Just before she voted for the overall tax increase, long-time Pct. 4 Commissioner Margaret Gomez offered what could be interpreted as a rebuke to Eckhardt. Saying she had voted for the proposed tax rate each of the 18 years that she has served on the court, Gomez noted that she had promised her constituents she would look out for public safety issues in her precinct. Then, Gomez dropped the hammer. “There are some things in this budget that I probably won’t see in Precinct 4,” she continued, “but it doesn’t matter to me. I’m a member of the entire court. I am not a single member of this court, simply looking out for those things that are good for my precinct only.”
Eckhardt’s concern touched on a recent countywide salary reconfiguration. As part of a regularly scheduled salary tune-up, Travis sheriffs and corrections officers received a substantial pay increase. In the statement she delivered before the vote on the tax rate, Eckhardt noted that Travis County paid its officers “more than anyone else in the state before the pay raise, and we’re paying them even more than anyone else in the state after.”
The county also awarded a host of salary adjustments – mostly positive, though some negative – to civilian county employees after a market salary survey suggested that many were underpaid. On Tuesday, two county employees argued that they had been “left behind” when Travis officials implemented the results of that survey.

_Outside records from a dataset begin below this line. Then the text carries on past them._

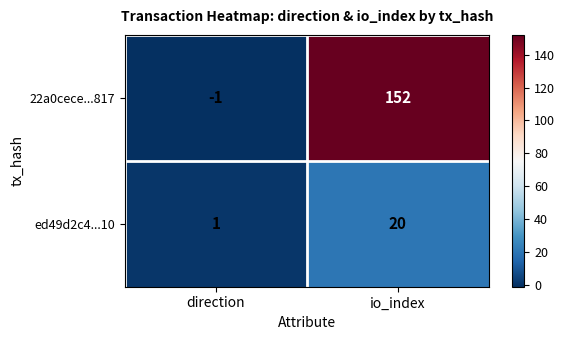

Is it true that ed49d2c4...10 equals 20 at io_index?

True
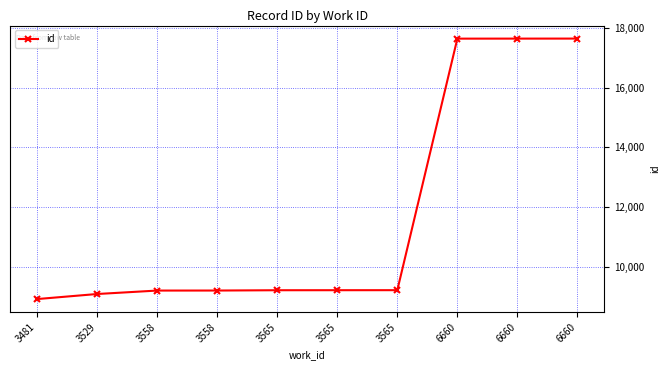

Reading left to right, what are all the values shown in this chart?

3481=8936	3529=9105	3558=9220	3558=9221	3565=9231	3565=9232	3565=9233	6660=17634	6660=17635	6660=17636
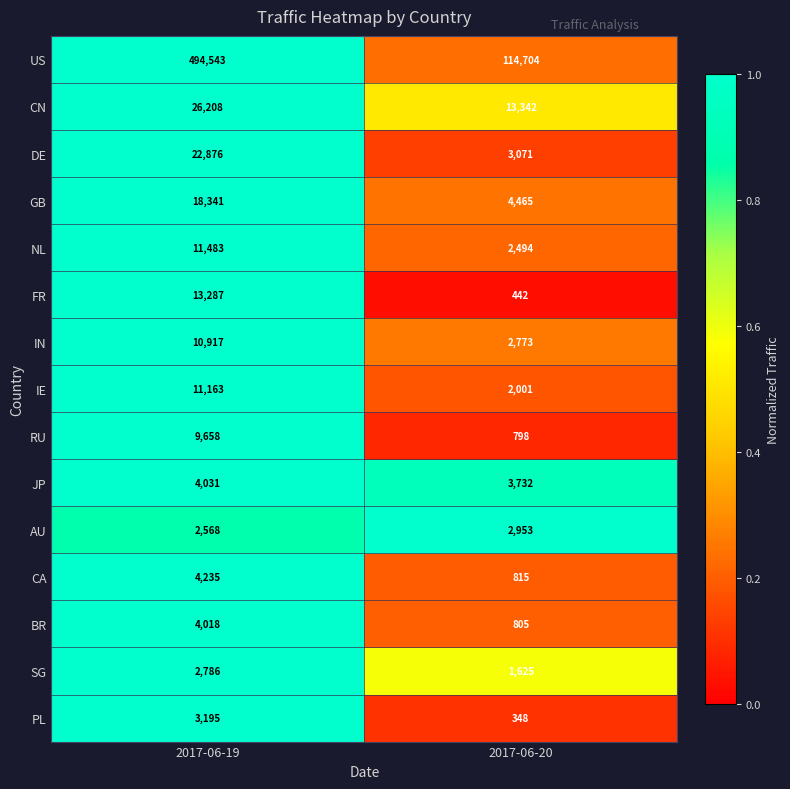

Which series changed the most between 2017-06-19 and 2017-06-20?

US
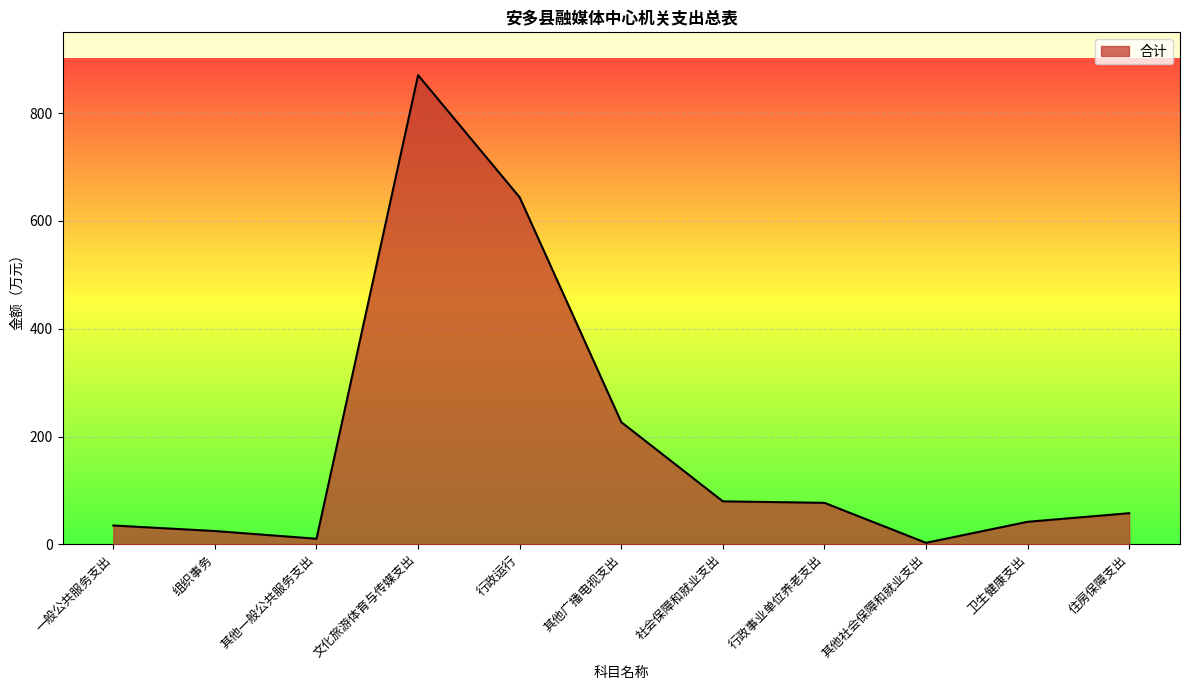

What is the change in value from 一般公共服务支出 to 住房保障支出?

+22.8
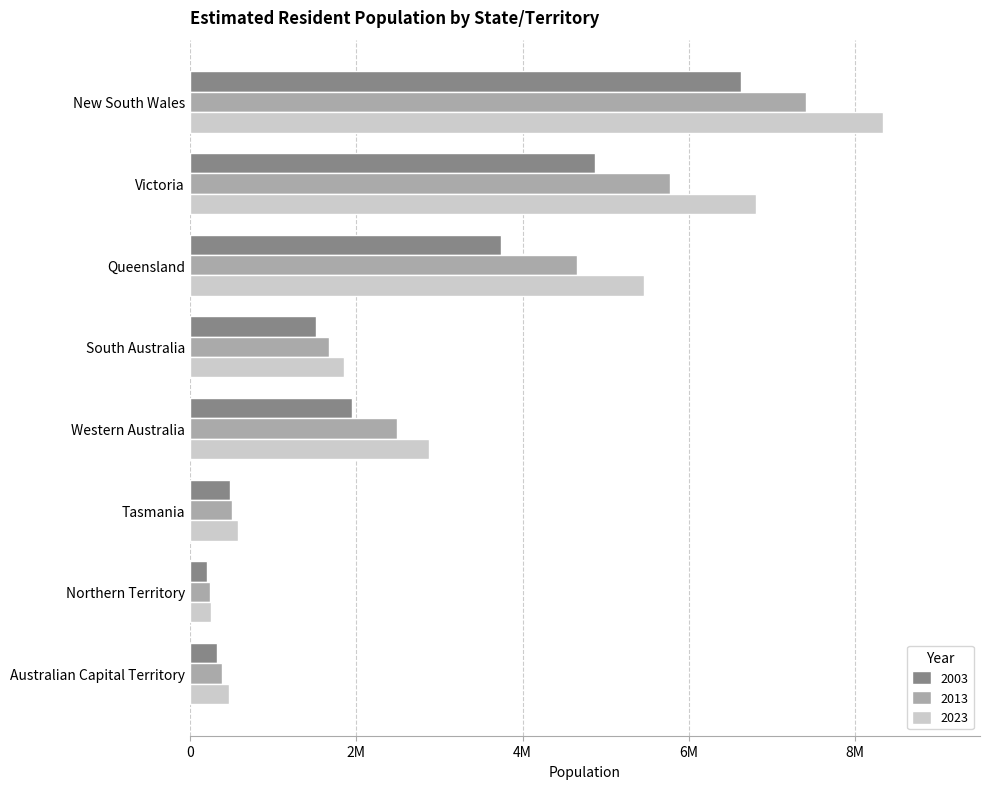

What is the difference between the maximum and minimum values in the 2013 series?

7162310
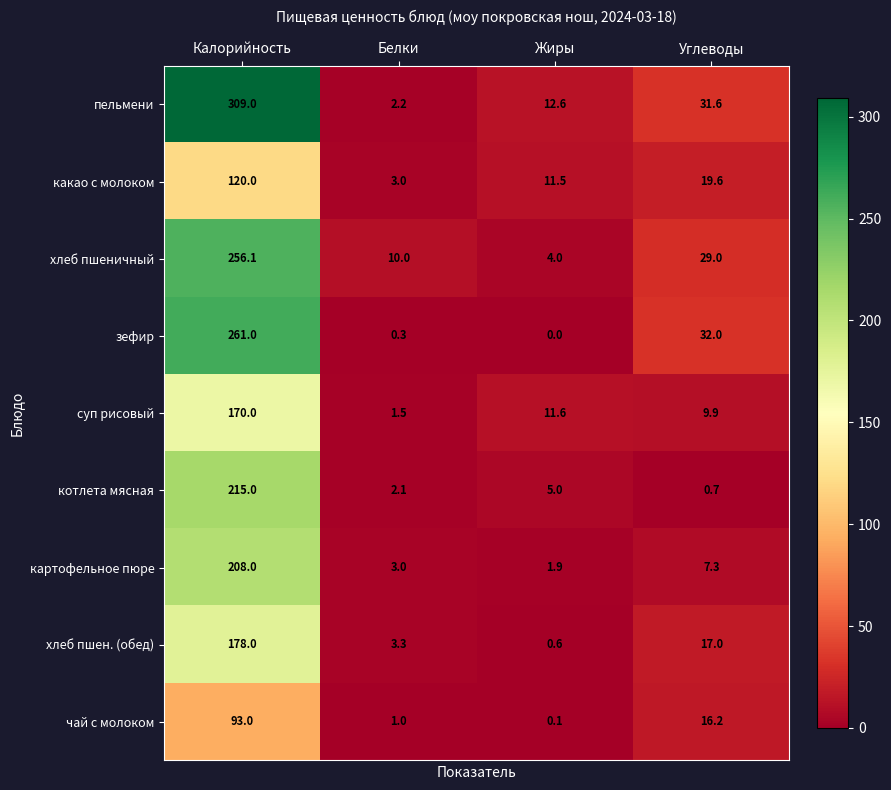

How many series are shown in this chart?

9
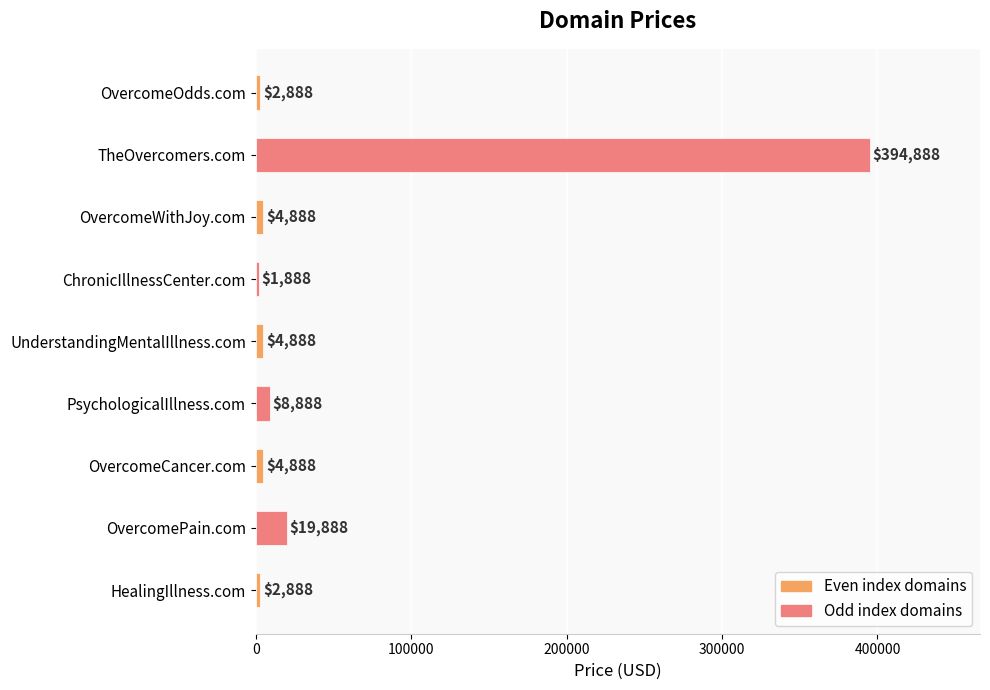

What is the label of the 3rd bar from the top?

OvercomeWithJoy.com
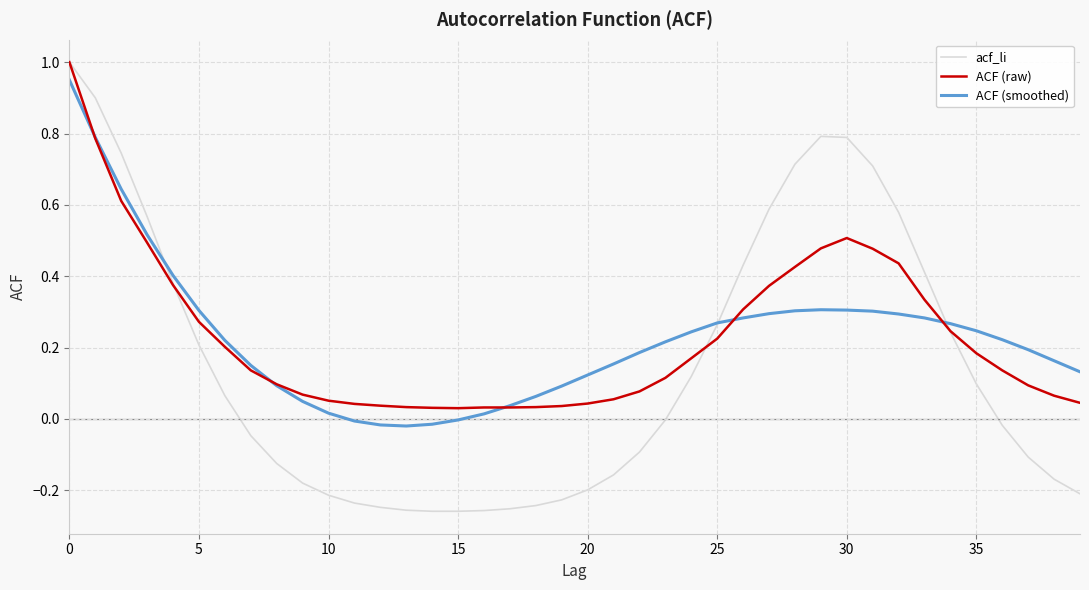

Which series has the widest spread of values?

acf_li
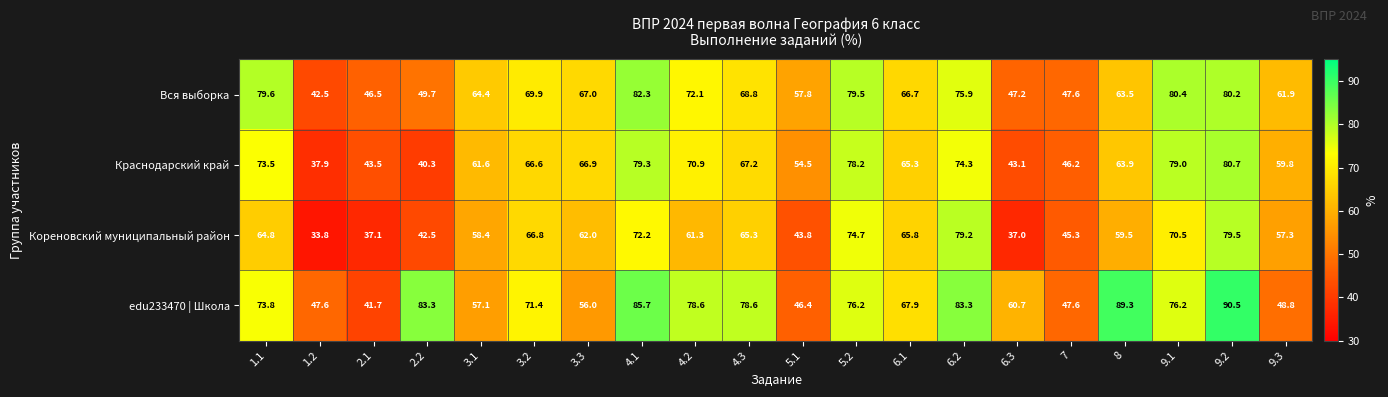

At how many categories does at least one series exceed 54?

17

“My issue is several employees – about 22 percent of the employees, I understand – saw no movement in the market salary survey,” said Thelma Riley, an executive assistant for the county. “Nor did they receive any salary increase or any type of salary adjustment as a result of the market salary survey.”
Riley added that these employees also did not receive a cost of living increase. She asked the court to reconsider its position with regard to that group. In the end, however, commissioners declined to make any further adjustments to the budget.
There was also another call from a representative of the Clean Air Force for Commissioners to increase the $10,000 figure allotted to the organization in the 2013 budget to $20,000. County officials have offered the organization that amount in the past. There were no immediate takers this time around.
All told, county property taxes will increase from about 48 cents cents per $100 of property valuation to 50.1 cents. That sum will go to support a budget that is up from roughly $757 million for all funds in FY2012 to about $814 million in FY2013.